Israelischen Armeeangaben zufolge ist aus dem Gazastreifen eine Rakete auf Israel abgefeuert worden. Schäden wurden nicht bekannt. Das ist der erste Angriff, seit US-Präsident Donald Trump am Vortag seinen Friedensplan für die Region vorgestellt hatte.

Israelische Kampfflugzeuge griffen als Reaktion auf den Raketenangriff wenig später Stellungen der Hamas im Gazastreifen an. Dabei wurde nach israelischen Armeeangaben unter anderem eine Waffenfabrik der Islamisten getroffen. 

Der palästinensische Gesandte bei den Vereinten Nationen, Rijad Mansur, kündigte an, Palästinenserpräsident Mahmud Abbas werde innerhalb der kommenden zwei Wochen vor den UN-Sicherheitsrat treten und seine Ablehnung gegenüber Trumps Nahost-Plan erläutern. Bei dieser Gelegenheit solle dem Sicherheitsrat ein Resolutionsentwurf vorgelegt werden. Abbas hatte nach der Vorstellung des Plans verkündet, dieser sei für die "Mülltonnen der Geschichte" bestimmt. 

US-Außenminister fordert Gegenangebot

US-Außenminister Mike Pompeo forderte die Palästinenser auf, ein "Gegenangebot" vorzulegen. "Ich weiß, dass die Israelis bereit wären, sich hinzusetzen und auf der Grundlage der vom Präsidenten dargelegten Vision zu verhandeln", sagte Pompeo.

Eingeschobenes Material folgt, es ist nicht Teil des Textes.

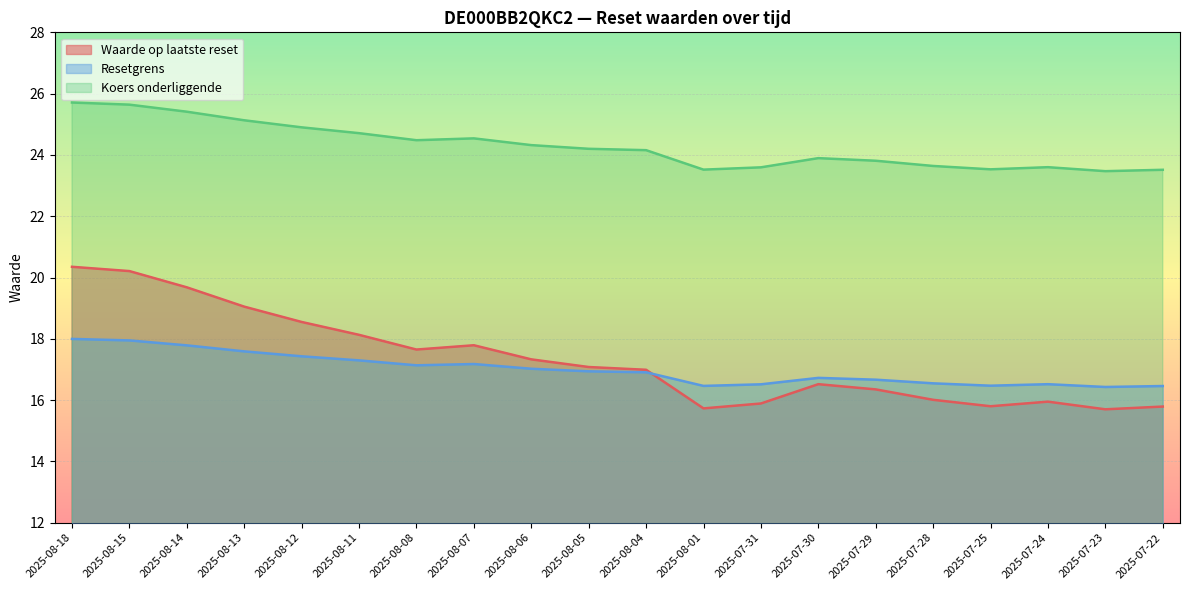

Does the chart display data point markers on the line(s)?

No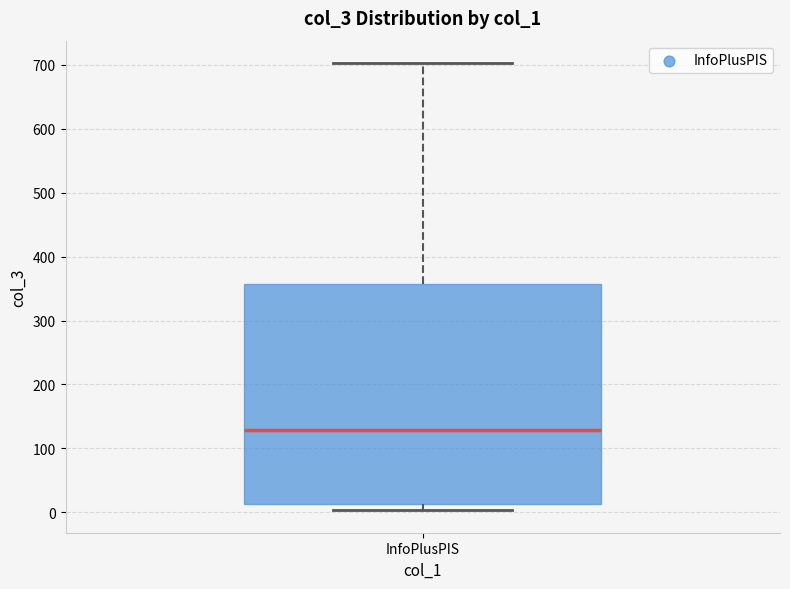

Where is the lower edge of the box for InfoPlusPIS on the y-axis? The values are not printed on the chart, so give them approximately, as read against the axis.

10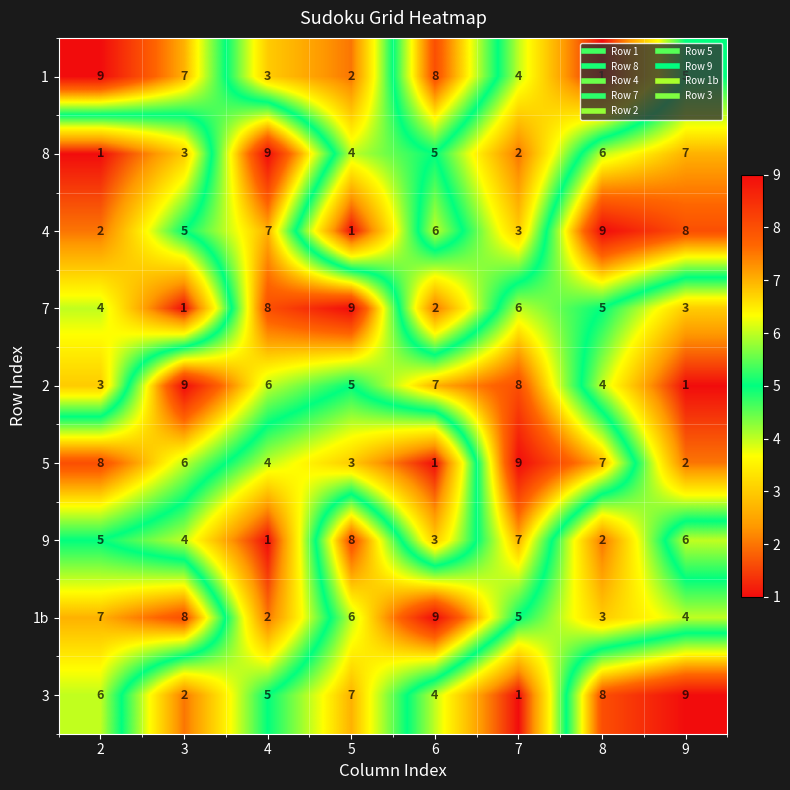

The value of 8 at 8 is 3. True or false?

False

Nahost-Friedensplan der US-Regierung

US-Präsident Trump hatte am Dienstag im Beisein des israelischen Regierungschefs Benjamin Netanjahu seinen Nahost-Plan vorgestellt. Laut Trump soll der Plan eine "realistische Zwei-Staaten-Lösung" ermöglichen. Demnach soll Jerusalem "ungeteilte Hauptstadt" Israels sein, gleichzeitig könnten die Palästinenser eine Hauptstadt in Ost-Jerusalem haben. Die jüdischen Siedlungen im palästinensischen Westjordanland sollen Israel zugeschlagen werden, ebenso das Jordantal.  

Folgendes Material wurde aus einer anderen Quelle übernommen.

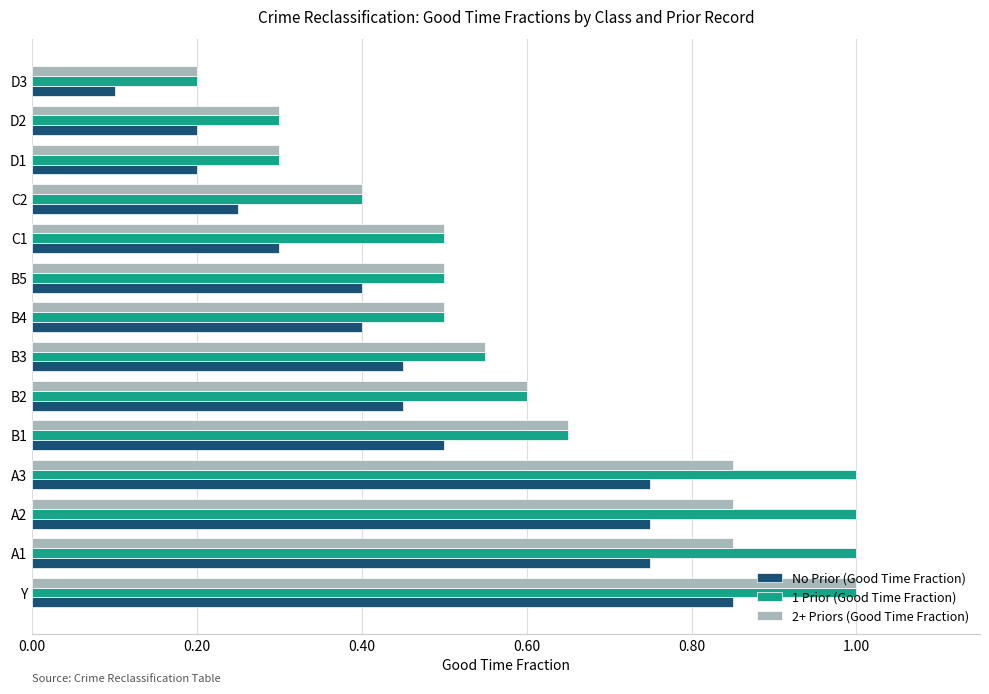

At which label does No Prior (Good Time Fraction) reach its minimum?

D3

Im gesamten arabischen Raum stießen die Pläne Trumps auf breite Skepsis. Die Arabische Liga prangerte am Mittwoch eine "bedeutende Verletzung der legitimen Rechte der Palästinenser an". Katar begrüßte zwar den Vorstoß der USA, mahnte aber Änderungen an. Der türkische Präsident Recep Tayyip Erdoğan bezeichnete den Plan als "absolut inakzeptabel". Aus Saudi-Arabien kam dagegen Zustimmung.

Nach dem Willen von Israels Oppositionsführer Benny Gantz soll das Parlament dem Plan nächste Woche zustimmen. Er wolle den Plan in die Knesset bringen, sagte der Chef des Mitte-Bündnisses Blau-Weiß und Herausforderer von Ministerpräsident Benjamin Netanjahu. Der Plan sei eine "historische Chance, um Israels Grenzen und seine Zukunft zu beeinflussen".